В “Асе” есть кое-что автобиографическое, чего, однако, мы касаться не можем, почему и ограничимся немногими словами о произведении вообще. Любопытно, между прочим, что уже на основании отзывов критиков об “Асе” и “Рудине” можно было ожидать разрыва Тургенева с шестидесятниками. Чернышевский в своей статье с обычной резкостью формулирует причину назревающей ссоры, хотя в самом начале и заявляет, что “Ася” – “едва ли не единственная хорошая, новая повесть”. В чем тут дело? Исключительно в симпатии, какую питал, да и не мог не питать Тургенев к благородным, но дряблым людям, к честным, но не деятельным натурам, к идеалистам, робко и трусливо отступающим от жизни и действительности. Эта барская симпатия не могла не претить Чернышевскому. “Так ли, – спрашивает критик, – автор ошибся в своем герое? Если ошибся, то не в первый раз делает эту ошибку. Сколько ни было у него рассказов, приводивших к тому же положению, как в “Асе”, каждый раз его герои выходили из этих положений не иначе, как совершенно сконфузившись перед нами. В “Фаусте” герой старается ободрить себя тем, что ни он, ни Вера не имеют друг к другу серьезного чувства; сидеть с ней, мечтать о ней – это его дело, а по части решительности он даже в словах держит себя так, что Вера сама должна сказать ему, что любит его… Он… он “смутился”. Неудивительно, что после такого поведения любимого человека (иначе как поведением нельзя назвать образ поступков этого господина) у бедной женщины сделалась нервическая горячка, еще натуральнее, что потом он стал плакаться на свою судьбу… Это в “Фаусте”, почти то же и в “Рудине”, и в “Асе”…”
Эта выписка из статьи Чернышевского показывает его точку зрения. Иначе как с презрением не может отнестись он к бесхарактерности тургеневских героев; ему как работнику нужна и дорога прежде всего воля, упорство в труде, искренность в убеждениях. И он, разумеется, против того, чтобы бесхарактерные герои являлись окруженными ореолом самой чистой музыкальной тургеневской поэзии…
В 1858 году Тургенев ненадолго вернулся в Россию, но оставаться здесь он уже не мог. Отношения с семейством Виардо становились все более тесными, и к этому же времени осуществилась давнишняя мечта Тургенева – сделаться европейским писателем.
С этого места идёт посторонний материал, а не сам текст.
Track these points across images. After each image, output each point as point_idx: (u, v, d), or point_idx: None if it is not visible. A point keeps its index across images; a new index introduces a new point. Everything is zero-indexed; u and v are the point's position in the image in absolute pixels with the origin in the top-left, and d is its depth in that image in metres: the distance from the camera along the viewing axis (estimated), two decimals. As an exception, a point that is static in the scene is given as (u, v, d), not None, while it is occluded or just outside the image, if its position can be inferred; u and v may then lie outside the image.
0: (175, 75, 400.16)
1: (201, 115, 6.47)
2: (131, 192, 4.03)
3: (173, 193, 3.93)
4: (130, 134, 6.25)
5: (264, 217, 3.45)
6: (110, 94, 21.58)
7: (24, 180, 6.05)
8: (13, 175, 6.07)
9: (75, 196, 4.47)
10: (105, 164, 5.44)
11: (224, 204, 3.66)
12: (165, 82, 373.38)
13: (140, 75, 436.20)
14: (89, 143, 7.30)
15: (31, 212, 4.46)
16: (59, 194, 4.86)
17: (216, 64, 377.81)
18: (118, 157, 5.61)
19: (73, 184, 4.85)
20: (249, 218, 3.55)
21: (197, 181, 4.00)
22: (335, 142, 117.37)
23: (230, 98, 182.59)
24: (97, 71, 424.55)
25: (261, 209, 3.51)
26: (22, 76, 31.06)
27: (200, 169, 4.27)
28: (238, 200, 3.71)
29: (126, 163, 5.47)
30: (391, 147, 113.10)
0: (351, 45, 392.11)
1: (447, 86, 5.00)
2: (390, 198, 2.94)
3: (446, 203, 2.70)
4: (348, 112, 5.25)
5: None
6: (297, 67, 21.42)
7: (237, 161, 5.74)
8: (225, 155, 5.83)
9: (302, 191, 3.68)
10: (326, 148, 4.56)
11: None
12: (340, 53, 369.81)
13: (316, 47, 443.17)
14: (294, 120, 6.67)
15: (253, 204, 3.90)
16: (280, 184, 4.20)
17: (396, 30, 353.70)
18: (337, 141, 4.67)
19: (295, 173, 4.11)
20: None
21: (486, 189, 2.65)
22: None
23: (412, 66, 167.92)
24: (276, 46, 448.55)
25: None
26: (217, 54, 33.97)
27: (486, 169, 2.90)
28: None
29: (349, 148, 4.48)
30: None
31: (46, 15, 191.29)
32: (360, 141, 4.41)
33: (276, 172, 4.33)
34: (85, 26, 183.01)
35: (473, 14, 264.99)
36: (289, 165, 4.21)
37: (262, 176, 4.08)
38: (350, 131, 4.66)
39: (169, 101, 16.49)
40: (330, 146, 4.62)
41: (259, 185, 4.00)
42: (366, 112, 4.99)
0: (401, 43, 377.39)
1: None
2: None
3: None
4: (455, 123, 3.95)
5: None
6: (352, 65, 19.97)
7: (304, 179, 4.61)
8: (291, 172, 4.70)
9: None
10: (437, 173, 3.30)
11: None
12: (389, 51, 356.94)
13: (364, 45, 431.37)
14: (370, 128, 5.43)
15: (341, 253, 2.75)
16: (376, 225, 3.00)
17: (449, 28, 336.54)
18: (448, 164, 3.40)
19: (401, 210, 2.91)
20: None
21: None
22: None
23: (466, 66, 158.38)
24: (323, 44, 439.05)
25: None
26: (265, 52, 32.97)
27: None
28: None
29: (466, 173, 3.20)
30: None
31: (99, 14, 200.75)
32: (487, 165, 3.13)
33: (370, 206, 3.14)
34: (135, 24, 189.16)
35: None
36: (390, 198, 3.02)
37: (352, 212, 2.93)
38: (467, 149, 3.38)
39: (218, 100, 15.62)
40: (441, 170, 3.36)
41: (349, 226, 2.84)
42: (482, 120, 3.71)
Переводы его повестей и рассказов на иностранные языки стали уже обычными и вызывали к себе самое лестное внимание. После 60-го года Тургенев бывает в России лишь урывками.
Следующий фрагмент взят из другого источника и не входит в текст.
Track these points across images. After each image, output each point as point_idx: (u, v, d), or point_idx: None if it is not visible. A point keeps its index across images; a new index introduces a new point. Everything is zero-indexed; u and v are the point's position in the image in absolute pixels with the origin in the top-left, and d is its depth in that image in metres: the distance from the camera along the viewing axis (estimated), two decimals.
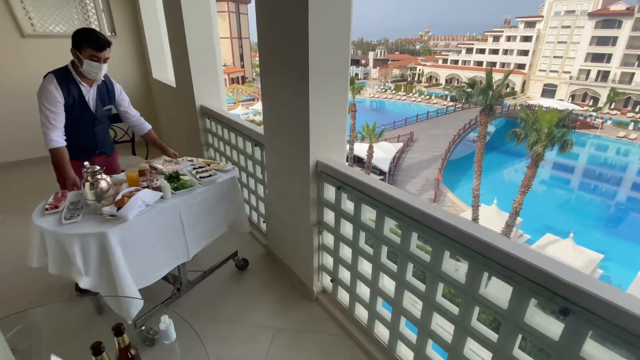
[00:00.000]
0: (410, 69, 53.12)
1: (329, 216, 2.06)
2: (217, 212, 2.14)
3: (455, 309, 1.41)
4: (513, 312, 1.18)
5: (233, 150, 3.12)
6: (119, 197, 1.73)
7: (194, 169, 2.24)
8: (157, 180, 1.95)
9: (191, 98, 3.53)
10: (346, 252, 2.01)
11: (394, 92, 45.12)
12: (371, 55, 57.83)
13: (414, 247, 1.54)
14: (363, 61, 56.96)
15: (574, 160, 26.32)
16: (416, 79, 52.32)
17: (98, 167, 1.75)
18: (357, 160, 20.52)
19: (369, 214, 1.78)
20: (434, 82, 49.58)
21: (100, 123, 2.31)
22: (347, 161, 2.10)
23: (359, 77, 53.50)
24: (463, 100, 19.77)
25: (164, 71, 5.08)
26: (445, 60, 51.56)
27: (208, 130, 3.57)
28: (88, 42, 2.00)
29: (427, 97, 41.84)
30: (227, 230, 2.32)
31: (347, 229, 1.96)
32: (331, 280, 2.16)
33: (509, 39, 44.72)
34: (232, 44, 42.87)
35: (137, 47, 5.18)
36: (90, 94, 2.18)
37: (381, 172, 19.19)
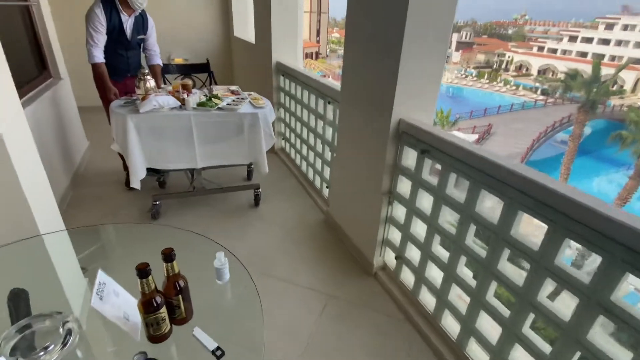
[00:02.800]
0: (498, 55, 48.14)
1: (405, 185, 1.81)
2: (231, 140, 2.40)
3: (566, 315, 1.10)
4: None
5: (304, 109, 2.97)
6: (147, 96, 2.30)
7: (237, 99, 2.56)
8: (194, 94, 2.41)
9: (268, 54, 3.45)
10: (419, 228, 1.76)
11: (475, 79, 41.57)
12: (455, 37, 53.49)
13: (517, 230, 1.24)
14: (449, 38, 52.75)
15: None
16: (503, 66, 47.34)
17: (147, 71, 2.38)
18: None
19: (457, 187, 1.50)
20: (524, 71, 44.48)
21: (132, 49, 2.66)
22: None
23: None
24: (557, 94, 17.40)
25: (244, 30, 5.08)
26: (541, 49, 45.72)
27: (281, 88, 3.47)
28: None
29: (514, 87, 37.81)
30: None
31: (424, 202, 1.70)
32: (396, 257, 1.93)
33: (626, 27, 37.96)
34: (310, 18, 42.65)
35: (222, 7, 5.24)
36: (128, 22, 2.53)
37: None
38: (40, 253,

ГЛАВА IV. ШЕСТИДЕСЯТЫЕ ГОДЫ. – “ОТЦЫ И ДЕТИ”
Прежде чем описывать перелом в жизни Тургенева, ознаменованный появлением его “Отцов и детей”, я хочу сделать добавления по одному пункту, едва затронутому мною на предыдущих страницах. Я сказал, что в течение 50-х годов Тургенев сделался европейским писателем, и что это было его юношеской мечтой. Утверждая это, я опираюсь главным образом на свидетельство Панаевой. По ее рассказу, между Тургеневым и Некрасовым еще в 1852 году произошел следующий характерный разговор:
“Тургенев более всех современных ему литераторов был знаком с гениальными произведениями иностранной литературы, прочитав их все в подлиннике. Некрасов и Панаев это хорошо сознавали.
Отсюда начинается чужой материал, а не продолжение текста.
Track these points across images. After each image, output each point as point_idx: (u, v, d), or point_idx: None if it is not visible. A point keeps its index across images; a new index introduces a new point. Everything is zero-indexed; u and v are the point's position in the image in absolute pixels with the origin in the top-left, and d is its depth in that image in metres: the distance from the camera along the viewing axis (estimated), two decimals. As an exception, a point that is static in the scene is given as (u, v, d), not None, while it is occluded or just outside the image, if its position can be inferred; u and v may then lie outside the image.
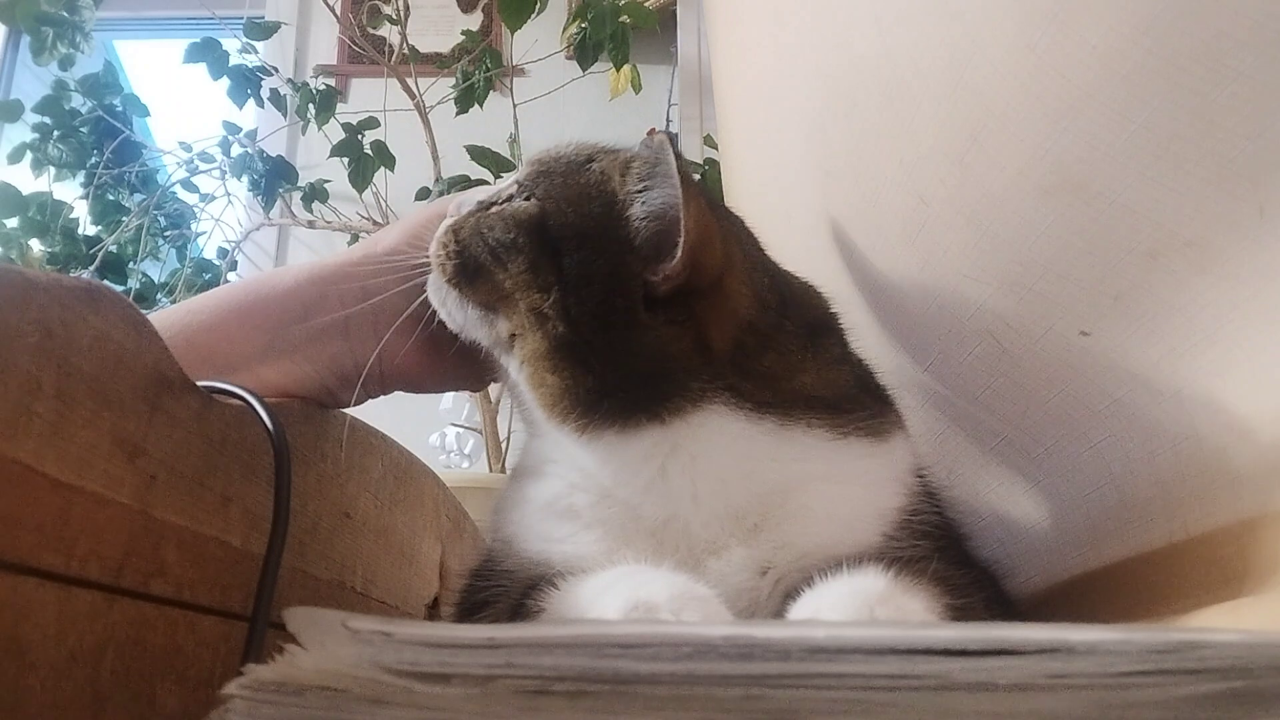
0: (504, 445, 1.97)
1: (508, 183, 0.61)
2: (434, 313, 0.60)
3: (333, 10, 2.68)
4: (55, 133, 2.79)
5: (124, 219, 2.77)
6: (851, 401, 0.56)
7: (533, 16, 2.11)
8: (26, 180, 2.78)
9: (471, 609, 0.55)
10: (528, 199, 0.57)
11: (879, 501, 0.53)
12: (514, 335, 0.56)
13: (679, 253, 0.51)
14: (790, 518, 0.51)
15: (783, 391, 0.54)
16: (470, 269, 0.57)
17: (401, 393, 0.68)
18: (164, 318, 0.57)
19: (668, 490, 0.52)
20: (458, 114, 2.40)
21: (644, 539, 0.51)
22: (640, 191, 0.55)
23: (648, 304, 0.53)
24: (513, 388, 0.59)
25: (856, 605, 0.41)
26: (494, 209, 0.58)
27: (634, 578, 0.44)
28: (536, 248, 0.55)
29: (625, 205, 0.55)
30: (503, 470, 1.89)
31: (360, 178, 2.40)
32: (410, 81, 2.41)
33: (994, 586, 0.56)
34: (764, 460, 0.52)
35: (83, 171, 2.83)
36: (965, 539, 0.58)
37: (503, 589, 0.53)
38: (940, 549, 0.53)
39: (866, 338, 0.65)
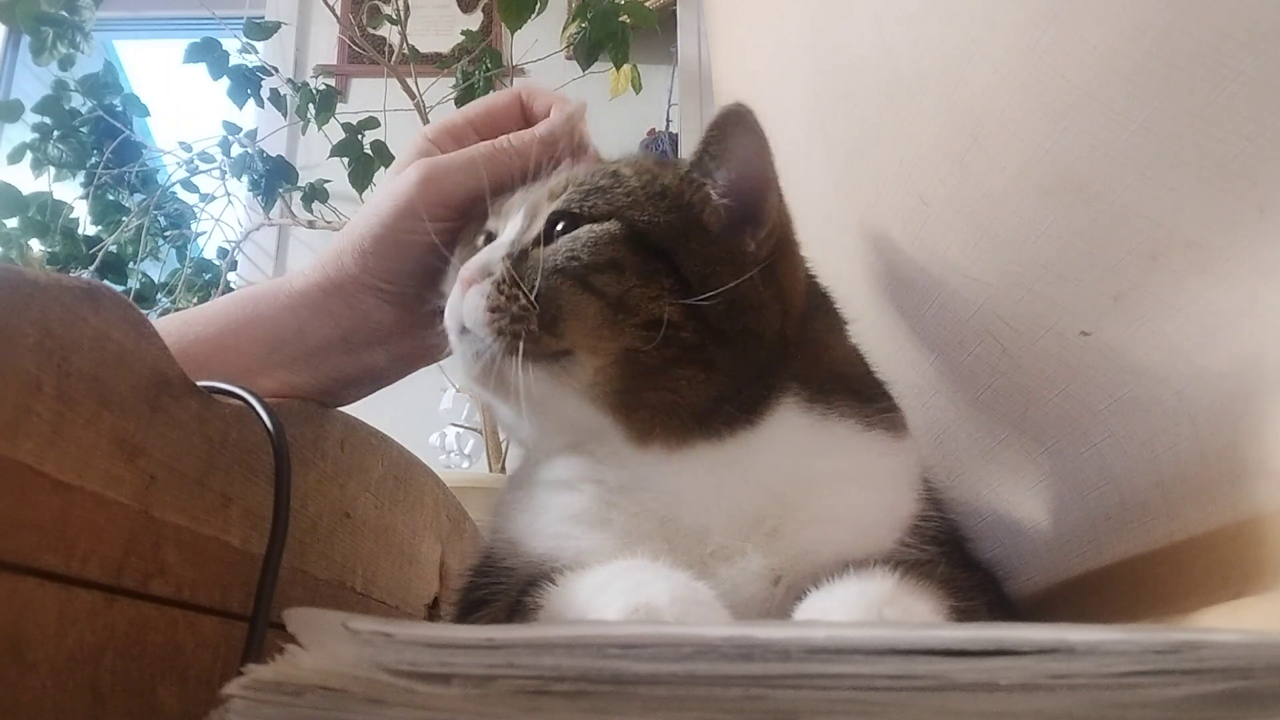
0: (504, 445, 1.96)
1: (515, 230, 0.56)
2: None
3: (333, 10, 2.67)
4: (55, 133, 2.79)
5: (124, 219, 2.77)
6: (869, 387, 0.57)
7: (533, 16, 2.11)
8: (26, 180, 2.78)
9: (470, 607, 0.55)
10: (583, 222, 0.54)
11: (897, 507, 0.53)
12: (599, 370, 0.51)
13: (770, 210, 0.54)
14: (811, 522, 0.50)
15: (824, 365, 0.55)
16: (550, 316, 0.51)
17: (401, 390, 0.69)
18: (159, 328, 0.57)
19: (716, 499, 0.51)
20: (458, 114, 2.40)
21: (657, 542, 0.50)
22: (713, 172, 0.55)
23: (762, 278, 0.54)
24: (523, 416, 0.53)
25: (864, 606, 0.40)
26: (553, 245, 0.53)
27: (632, 575, 0.44)
28: (641, 259, 0.52)
29: (694, 192, 0.55)
30: (503, 470, 1.89)
31: (360, 178, 2.40)
32: (410, 81, 2.41)
33: (997, 589, 0.56)
34: (804, 457, 0.52)
35: (83, 171, 2.83)
36: (968, 541, 0.58)
37: (502, 586, 0.53)
38: (945, 552, 0.53)
39: (867, 337, 0.65)
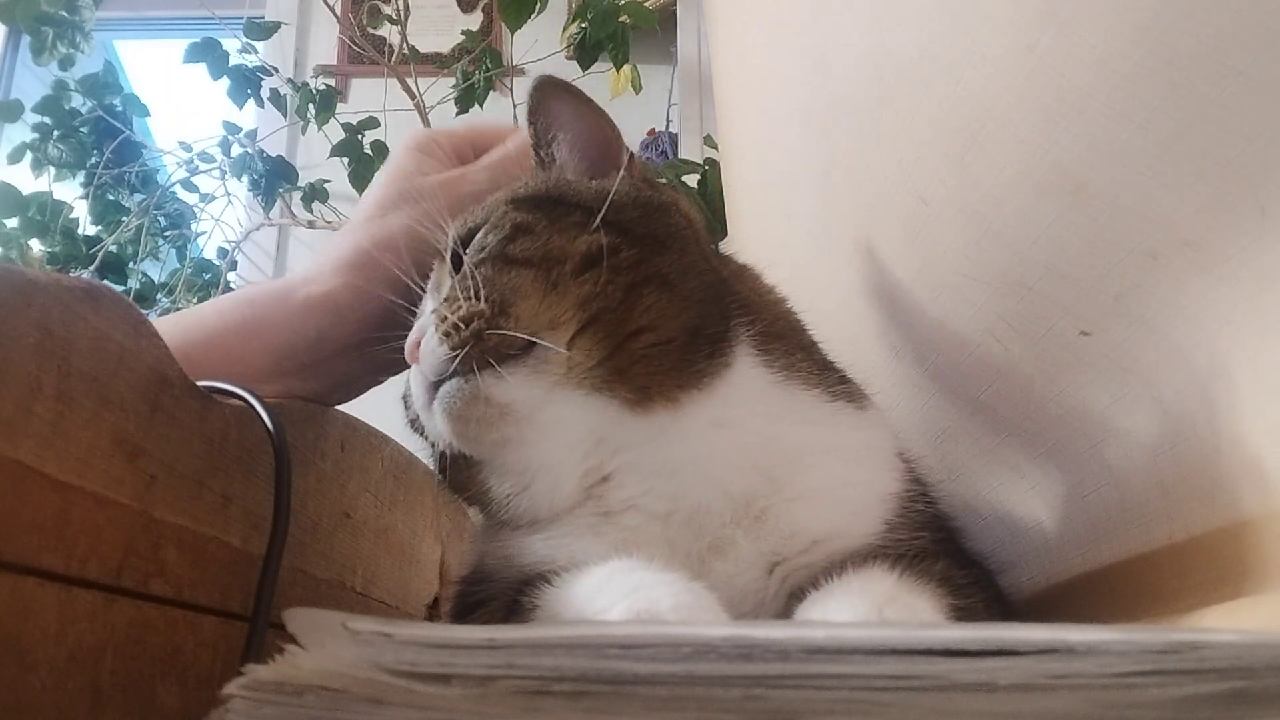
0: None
1: (431, 300, 0.57)
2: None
3: (333, 10, 2.68)
4: (55, 133, 2.80)
5: (124, 219, 2.78)
6: (818, 352, 0.59)
7: (533, 16, 2.11)
8: (26, 180, 2.79)
9: (465, 612, 0.54)
10: (477, 231, 0.55)
11: (881, 485, 0.53)
12: (576, 332, 0.50)
13: (614, 140, 0.60)
14: (798, 499, 0.51)
15: (761, 305, 0.58)
16: (497, 302, 0.50)
17: (401, 389, 0.69)
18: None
19: (713, 469, 0.51)
20: (458, 114, 2.40)
21: (657, 545, 0.50)
22: (552, 143, 0.60)
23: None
24: (527, 447, 0.52)
25: (865, 606, 0.40)
26: (466, 254, 0.54)
27: (630, 577, 0.43)
28: (540, 211, 0.54)
29: (549, 166, 0.61)
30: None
31: (360, 178, 2.40)
32: (410, 81, 2.41)
33: (993, 585, 0.56)
34: (780, 423, 0.53)
35: (83, 171, 2.84)
36: (960, 533, 0.58)
37: (497, 589, 0.53)
38: (939, 542, 0.53)
39: (868, 338, 0.65)
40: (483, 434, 0.51)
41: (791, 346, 0.57)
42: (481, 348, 0.49)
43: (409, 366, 0.60)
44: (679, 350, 0.51)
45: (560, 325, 0.50)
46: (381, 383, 0.68)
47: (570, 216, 0.53)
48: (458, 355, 0.49)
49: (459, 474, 0.55)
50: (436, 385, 0.51)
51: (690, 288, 0.53)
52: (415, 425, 0.57)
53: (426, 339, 0.51)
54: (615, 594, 0.41)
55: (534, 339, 0.49)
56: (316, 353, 0.62)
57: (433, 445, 0.56)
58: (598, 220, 0.52)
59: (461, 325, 0.49)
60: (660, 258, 0.53)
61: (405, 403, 0.59)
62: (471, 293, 0.50)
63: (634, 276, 0.51)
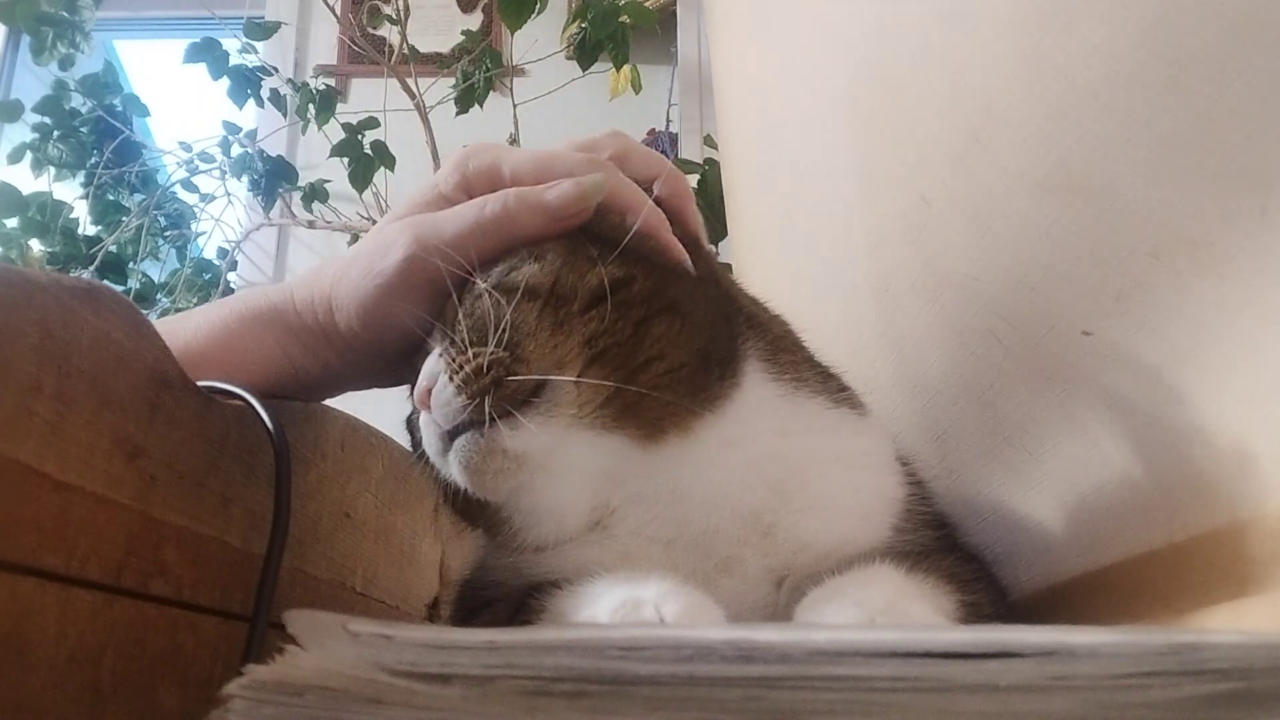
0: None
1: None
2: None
3: (333, 10, 2.68)
4: (55, 133, 2.81)
5: (124, 219, 2.78)
6: (815, 359, 0.59)
7: (533, 16, 2.11)
8: (26, 180, 2.79)
9: (470, 614, 0.54)
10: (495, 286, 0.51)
11: (886, 490, 0.53)
12: (583, 369, 0.48)
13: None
14: (805, 511, 0.50)
15: (763, 319, 0.57)
16: (509, 344, 0.48)
17: (402, 390, 0.68)
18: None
19: (723, 491, 0.50)
20: (458, 114, 2.41)
21: (658, 563, 0.49)
22: None
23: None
24: (542, 491, 0.50)
25: (859, 617, 0.40)
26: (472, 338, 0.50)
27: (625, 584, 0.44)
28: (559, 243, 0.52)
29: None
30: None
31: (360, 178, 2.41)
32: (410, 81, 2.41)
33: (994, 578, 0.56)
34: (788, 435, 0.52)
35: (83, 171, 2.84)
36: (958, 529, 0.59)
37: (504, 593, 0.53)
38: (942, 539, 0.53)
39: (870, 337, 0.65)
40: (499, 484, 0.49)
41: (797, 357, 0.57)
42: (499, 395, 0.47)
43: (409, 373, 0.59)
44: (690, 376, 0.50)
45: (567, 364, 0.48)
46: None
47: (586, 250, 0.51)
48: (473, 404, 0.47)
49: (466, 505, 0.54)
50: (450, 434, 0.49)
51: (701, 312, 0.52)
52: (421, 456, 0.55)
53: (439, 388, 0.49)
54: (611, 598, 0.41)
55: (546, 379, 0.48)
56: (297, 382, 0.59)
57: (438, 477, 0.54)
58: (613, 255, 0.50)
59: (477, 374, 0.47)
60: (674, 288, 0.52)
61: (409, 429, 0.57)
62: (486, 335, 0.48)
63: (646, 311, 0.50)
– Да, Россия отстала в цивилизации от Европы, – говорил Тургенев, – разве у нас могут народиться такие великие писатели, как Данте, Шекспир?
– И нас Бог не обидел, Тургенев, – заметил Некрасов, – для русских Гоголь – Шекспир.
Тургенев снисходительно улыбнулся и произнес:
– Хватил, любезный друг, через край! Ты сообрази громадную разницу. Шекспира читают все образованные нации на всем земном шаре уже несколько веков и бесконечно будут читать. Это мировые писатели, а Гоголя будут читать только одни русские, да и то несколько тысяч, а Европа не будет и знать даже о его существовании!
Тяжко вздохнув, Тургенев уныло продолжал:
– Печальна вообще участь русских писателей, они какие-то отверженники, их существование жалко, кратковременно и бесцветно! Право, обидно; даже какого-нибудь Дюма все европейские нации переводят и читают.
– Бог с ней, с этой европейской известностью, для нас важнее, если бы русский народ мог нас читать, – сказал Некрасов.